The 21-year-old was standing directly on the stored grain and using a broom to clean the exposed inner surfaces of the bin. While cleaning the storage tank at the farm owned by his father's firm Maurice Mason Ltd, he wore a harness fitted with a fall-arrest lanyard, which was secured to a fixed ladder inside the bin.
He began to sink into the grain after it started slowly emptying through a small hole towards to bottom of the bin. Norwich Crown Court heard how any quick movements or cavity in the grain would have caused a "quicksand" like effect.
Mason began sinking further into the grain as the forces involved caused the fall-arrest component of the lanyard to unravel and extend. He soon became completely engulfed by the grain and suffocated despite the attempts of his co-workers to save him.
An investigation by Health and Safety Executive (HSE) found that his employer and father, Hugh Mason, had failed to adequately identify and manage the deadly risks associated with cleaning grain stores and no one who worked at the farm had been provided with suitable training in how to complete it safely.
In a victim statement read out in court, the son's mother Kay Mason Billig, said that the farm's management was "ultimately responsible for Arthur's death".
She added: "I urge farmers to take note of this verdict and look hard at their safety procedures. No one should have to lose their life in such a preventable accident. For the sake of a few thousand pounds spent on health and safety, Arthur would still be alive today.
"Maurice Mason Ltd was prosecuted but the culpability lies with the management. They are ultimately responsible for Arthur's death and his father, Hugh Mason, will have to live with that for the rest of his life."

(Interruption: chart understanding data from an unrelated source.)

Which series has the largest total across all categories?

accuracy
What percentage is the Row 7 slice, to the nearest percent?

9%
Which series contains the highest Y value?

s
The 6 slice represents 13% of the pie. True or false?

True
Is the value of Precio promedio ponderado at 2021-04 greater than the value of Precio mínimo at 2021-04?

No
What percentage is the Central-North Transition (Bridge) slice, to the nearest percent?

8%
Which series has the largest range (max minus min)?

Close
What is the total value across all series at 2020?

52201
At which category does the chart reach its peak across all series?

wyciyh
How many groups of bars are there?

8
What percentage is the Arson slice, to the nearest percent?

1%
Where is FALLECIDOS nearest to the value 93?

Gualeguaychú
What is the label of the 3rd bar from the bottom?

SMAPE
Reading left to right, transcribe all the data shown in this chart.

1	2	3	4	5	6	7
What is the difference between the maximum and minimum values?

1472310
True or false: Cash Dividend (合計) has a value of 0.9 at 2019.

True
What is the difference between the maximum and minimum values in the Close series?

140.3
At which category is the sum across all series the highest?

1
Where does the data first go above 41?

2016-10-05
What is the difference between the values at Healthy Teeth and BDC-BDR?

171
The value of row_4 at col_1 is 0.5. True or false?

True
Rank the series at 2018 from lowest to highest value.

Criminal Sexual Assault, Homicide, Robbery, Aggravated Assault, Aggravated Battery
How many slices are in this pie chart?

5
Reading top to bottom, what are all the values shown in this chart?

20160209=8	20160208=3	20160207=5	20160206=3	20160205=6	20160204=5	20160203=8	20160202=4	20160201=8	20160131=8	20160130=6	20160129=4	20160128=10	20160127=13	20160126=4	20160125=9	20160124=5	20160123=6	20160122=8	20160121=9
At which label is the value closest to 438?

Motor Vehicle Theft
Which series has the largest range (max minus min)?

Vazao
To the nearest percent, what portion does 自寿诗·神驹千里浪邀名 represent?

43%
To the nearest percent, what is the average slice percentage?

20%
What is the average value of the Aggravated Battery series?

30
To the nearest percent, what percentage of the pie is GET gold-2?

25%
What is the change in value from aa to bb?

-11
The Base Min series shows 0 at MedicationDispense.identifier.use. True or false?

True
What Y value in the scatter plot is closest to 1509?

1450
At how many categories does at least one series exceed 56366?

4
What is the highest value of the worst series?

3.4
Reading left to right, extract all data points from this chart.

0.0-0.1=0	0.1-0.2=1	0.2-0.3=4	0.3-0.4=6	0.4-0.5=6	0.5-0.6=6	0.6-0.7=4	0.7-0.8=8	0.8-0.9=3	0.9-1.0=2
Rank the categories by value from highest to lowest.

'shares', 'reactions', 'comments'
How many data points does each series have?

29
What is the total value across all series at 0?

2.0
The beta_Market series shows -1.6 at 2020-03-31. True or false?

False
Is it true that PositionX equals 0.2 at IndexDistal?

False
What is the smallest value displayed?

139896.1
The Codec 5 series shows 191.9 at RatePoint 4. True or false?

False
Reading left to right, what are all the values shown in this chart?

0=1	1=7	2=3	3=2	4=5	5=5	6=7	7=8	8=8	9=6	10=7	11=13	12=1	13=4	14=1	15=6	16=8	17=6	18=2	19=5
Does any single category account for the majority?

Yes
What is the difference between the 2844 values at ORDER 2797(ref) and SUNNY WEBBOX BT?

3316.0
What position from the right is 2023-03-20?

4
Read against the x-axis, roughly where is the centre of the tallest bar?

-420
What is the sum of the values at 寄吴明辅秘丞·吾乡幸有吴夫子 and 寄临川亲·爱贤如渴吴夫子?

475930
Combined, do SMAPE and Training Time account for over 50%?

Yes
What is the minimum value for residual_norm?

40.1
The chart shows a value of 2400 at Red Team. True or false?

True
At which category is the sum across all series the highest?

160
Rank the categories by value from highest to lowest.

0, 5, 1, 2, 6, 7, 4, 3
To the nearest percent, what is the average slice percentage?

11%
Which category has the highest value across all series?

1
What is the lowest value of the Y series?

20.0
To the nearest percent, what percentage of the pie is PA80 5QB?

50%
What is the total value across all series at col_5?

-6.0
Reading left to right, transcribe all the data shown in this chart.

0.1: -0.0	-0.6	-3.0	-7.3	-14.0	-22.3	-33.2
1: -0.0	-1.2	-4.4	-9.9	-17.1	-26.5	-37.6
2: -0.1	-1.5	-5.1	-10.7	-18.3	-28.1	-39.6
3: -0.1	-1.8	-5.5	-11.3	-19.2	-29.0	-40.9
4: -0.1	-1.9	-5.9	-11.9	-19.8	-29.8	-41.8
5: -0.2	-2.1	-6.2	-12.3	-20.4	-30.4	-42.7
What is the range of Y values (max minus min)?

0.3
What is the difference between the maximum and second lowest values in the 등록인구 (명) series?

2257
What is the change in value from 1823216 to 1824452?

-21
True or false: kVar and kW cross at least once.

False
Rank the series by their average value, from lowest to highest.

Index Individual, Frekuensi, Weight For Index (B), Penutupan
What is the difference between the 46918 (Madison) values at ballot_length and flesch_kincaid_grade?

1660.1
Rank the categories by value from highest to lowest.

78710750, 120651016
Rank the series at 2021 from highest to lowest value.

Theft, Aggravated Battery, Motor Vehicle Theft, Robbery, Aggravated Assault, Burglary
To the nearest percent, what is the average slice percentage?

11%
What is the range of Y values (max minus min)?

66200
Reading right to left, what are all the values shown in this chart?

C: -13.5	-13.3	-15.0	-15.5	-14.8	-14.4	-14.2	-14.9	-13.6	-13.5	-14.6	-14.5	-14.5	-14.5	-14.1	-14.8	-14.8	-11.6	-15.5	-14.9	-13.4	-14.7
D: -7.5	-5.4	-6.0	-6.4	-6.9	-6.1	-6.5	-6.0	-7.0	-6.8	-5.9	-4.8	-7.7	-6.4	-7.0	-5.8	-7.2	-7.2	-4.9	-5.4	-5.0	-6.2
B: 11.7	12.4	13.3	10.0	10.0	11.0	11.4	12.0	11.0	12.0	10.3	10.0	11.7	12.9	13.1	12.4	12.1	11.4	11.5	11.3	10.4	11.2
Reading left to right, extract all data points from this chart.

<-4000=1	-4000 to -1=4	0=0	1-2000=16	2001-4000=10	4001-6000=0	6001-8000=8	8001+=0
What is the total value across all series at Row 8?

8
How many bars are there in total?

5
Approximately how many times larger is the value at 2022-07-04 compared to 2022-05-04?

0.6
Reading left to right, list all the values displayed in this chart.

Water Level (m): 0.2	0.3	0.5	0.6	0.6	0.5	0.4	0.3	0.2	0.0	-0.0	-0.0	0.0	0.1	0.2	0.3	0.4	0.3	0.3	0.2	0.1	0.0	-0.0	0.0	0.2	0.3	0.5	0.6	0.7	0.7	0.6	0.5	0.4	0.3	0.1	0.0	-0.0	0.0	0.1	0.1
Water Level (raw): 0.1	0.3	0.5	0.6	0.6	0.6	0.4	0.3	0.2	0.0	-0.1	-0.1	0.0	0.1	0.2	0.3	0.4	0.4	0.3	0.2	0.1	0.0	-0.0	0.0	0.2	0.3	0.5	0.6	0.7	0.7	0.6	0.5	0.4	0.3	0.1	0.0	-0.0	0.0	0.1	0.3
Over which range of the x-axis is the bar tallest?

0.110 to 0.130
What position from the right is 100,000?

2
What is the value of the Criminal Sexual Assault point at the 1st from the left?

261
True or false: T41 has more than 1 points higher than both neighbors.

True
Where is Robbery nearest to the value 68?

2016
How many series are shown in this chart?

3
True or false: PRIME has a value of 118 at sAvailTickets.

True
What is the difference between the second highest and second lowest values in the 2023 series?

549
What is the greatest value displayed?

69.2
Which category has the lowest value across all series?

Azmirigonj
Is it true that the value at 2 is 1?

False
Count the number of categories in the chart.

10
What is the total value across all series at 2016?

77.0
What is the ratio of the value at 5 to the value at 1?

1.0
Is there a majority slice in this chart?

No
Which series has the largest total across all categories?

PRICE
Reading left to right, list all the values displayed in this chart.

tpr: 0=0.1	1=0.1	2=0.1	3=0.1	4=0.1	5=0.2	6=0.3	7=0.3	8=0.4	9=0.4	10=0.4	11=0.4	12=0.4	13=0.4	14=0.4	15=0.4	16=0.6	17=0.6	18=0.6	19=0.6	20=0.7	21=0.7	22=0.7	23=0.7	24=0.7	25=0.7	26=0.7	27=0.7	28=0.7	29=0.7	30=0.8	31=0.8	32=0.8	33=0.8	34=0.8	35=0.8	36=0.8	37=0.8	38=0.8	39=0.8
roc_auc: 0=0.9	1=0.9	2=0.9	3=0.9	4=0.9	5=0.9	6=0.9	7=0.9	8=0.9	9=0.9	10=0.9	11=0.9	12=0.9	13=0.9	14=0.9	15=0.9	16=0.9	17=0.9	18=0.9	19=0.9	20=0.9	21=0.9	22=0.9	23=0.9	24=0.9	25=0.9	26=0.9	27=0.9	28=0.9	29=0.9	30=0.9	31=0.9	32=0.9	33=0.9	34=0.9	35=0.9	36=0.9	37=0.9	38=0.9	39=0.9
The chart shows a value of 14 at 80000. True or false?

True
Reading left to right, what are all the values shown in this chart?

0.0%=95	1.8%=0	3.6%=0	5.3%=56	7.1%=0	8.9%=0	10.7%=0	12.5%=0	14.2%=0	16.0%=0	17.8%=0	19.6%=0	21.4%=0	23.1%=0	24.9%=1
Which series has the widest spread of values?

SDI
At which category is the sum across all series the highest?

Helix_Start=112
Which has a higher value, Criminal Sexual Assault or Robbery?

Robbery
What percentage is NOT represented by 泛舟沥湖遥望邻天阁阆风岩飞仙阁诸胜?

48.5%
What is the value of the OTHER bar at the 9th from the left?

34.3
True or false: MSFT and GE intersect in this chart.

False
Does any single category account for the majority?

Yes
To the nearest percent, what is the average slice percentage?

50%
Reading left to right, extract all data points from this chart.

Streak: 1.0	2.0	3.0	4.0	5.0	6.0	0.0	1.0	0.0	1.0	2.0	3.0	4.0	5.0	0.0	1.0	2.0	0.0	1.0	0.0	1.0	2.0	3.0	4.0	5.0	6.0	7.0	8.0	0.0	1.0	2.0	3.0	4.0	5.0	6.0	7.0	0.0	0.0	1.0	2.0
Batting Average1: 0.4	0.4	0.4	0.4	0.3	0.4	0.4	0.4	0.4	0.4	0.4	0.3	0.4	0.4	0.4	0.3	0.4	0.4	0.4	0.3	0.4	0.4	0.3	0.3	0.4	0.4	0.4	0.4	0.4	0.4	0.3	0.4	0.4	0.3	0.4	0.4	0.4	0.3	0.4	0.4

Maurice Mason Ltd pleaded guilty to breaching Section 2 (1) of the Health and Safety at Work Act 1974, and fined £50,000 and ordered to pay prosecution costs of £22,000.
HSE Inspector Paul Unwin said: "This tragic incident led to the avoidable death of a young man. This death could easily have been prevented if his employer had acted to identify and manage the risks involved, and to put a safe system of work in place. There should be little need for anyone to enter such grain bins as it may be reasonably practicable to clean them remotely from outside".
"The dangers associated with grain storage are well known and a wealth of advice and guidance is freely available from HSE and other organisations."